Если вы можете получить ипотеку, покупка арендуемой собственности может принести солидный доход, но остерегайтесь всех сборов и затрат
If you can get a mortgage, Buying a rental property can bring a solid income, But beware of all fees and costs.

5. Not all real estate is profitable

You must demonstrate the profitability of renting out the property, To get a mortgage to rent out.

How to calculate rental yield:

  1. Take the annual rental income of the property.
  2. Divide the amount received by the amount, that you paid for the property.
  3. Multiply the number by 100, To get a percentage.

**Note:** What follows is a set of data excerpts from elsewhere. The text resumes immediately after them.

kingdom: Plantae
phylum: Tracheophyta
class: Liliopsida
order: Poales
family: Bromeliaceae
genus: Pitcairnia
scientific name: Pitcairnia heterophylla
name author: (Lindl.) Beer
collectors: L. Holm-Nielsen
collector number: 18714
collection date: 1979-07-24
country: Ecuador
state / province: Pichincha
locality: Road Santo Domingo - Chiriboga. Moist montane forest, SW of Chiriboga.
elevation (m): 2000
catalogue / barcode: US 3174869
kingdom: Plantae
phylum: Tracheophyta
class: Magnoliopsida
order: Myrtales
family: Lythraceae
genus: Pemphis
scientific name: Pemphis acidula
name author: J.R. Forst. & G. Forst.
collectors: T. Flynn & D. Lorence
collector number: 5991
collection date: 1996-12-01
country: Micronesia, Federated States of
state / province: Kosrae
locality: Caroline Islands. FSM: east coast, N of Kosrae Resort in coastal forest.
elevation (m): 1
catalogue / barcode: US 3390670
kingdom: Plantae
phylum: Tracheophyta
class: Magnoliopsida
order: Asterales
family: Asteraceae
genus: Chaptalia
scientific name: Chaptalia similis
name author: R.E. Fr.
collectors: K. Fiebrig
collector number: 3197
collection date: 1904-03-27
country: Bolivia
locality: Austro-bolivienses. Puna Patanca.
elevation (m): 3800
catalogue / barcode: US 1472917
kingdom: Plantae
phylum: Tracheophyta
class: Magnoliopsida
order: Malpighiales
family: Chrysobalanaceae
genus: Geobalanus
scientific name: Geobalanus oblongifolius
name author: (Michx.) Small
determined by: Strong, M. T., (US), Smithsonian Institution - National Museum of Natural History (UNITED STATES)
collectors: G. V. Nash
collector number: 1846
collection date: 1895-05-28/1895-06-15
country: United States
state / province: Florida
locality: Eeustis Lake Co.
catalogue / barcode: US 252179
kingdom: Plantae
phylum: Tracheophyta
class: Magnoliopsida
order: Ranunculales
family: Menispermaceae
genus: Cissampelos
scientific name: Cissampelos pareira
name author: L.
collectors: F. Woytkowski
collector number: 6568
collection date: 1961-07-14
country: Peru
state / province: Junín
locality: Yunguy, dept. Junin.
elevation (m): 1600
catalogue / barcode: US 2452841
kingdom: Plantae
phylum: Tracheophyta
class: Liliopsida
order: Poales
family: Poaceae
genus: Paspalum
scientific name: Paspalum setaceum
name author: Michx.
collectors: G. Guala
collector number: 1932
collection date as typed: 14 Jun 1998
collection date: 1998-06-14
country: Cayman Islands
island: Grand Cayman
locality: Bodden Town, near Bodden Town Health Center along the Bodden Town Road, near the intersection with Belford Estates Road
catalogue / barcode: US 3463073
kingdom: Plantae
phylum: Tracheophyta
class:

Don't forget the costs of maintenance and insurance, any commissions of the managing agent, mortgage interest, as well as periods, during which the property can remain empty. All these expenses will eat up the rent.

You will also need to show, that you can still pay your mortgage, If interest rates rise.

6. Mortgage fees can be high

Some fees and interest rates on foreclosure mortgages may be higher, than on a standard mortgage.

Also keep in mind, that most foreclosure mortgages are not regulated.

Such a mortgage is usually offered only at interest. It means, What is the monthly amount, that you pay to your lender, will be lower, than when repaying a mortgage loan.

It can be appealing, but, of course, Means, that you're not reducing the mortgage itself.

On the positive side, These mortgages often give you the opportunity to repay a portion of the loan each year. That's it, What you could do, if your rentals become more profitable in the future.

If you do choose this route, Check for penalties first, Especially if you have a flat rate.

Another way to deal with interest-only loans – re-mortgage after a few years or at the end of the term of the fixed rate.

But if you like this option, Take into account, that you will have to increase the commission, You'll get older, and there is no guarantee, that the numbers will continue to rise, Especially if interest rates rise.

Eventually, you can sell the property to pay off your mortgage. But if real estate prices fall, And the proceeds will not cover the outstanding debt, You will have negative equity, and, possibly, You will have to compensate for the difference yourself.

So it's worth creating a financial cushion, To make sure, that your property empire will not collapse.

7. Know the neighborhood

It may be tempting to buy a profitable one-bedroom apartment “in the northeast” cities. But be careful: Ignorance of the terrain can lead to serious losses.

Rental demand in the area may be weak or falling, And banning most rental fees for tenants could mean, that real estate agents have left the scene, Therefore, it may be difficult for you to rent out the property.

If you decide to sell the property, You may get hurt.

So do your research, and then do some more research. Skydiving in an unfamiliar place, to try to make money on real estate investments, may not be the best solution.

Also consider the type of tenants in the area: Will there be a demand from young professionals?, young families or students?

This will also determine the type of real estate purchase, which you purchase.

Conclusion

Before you quickly buy a property for rent, Sit down and think carefully about everything, using our recommendations, including:, Calculate everything on paper, Weigh the pros and cons. Consider all the places and apartment options that suit you, Take your time, Sometimes you need to wait for your “Goldfish” in the real estate market.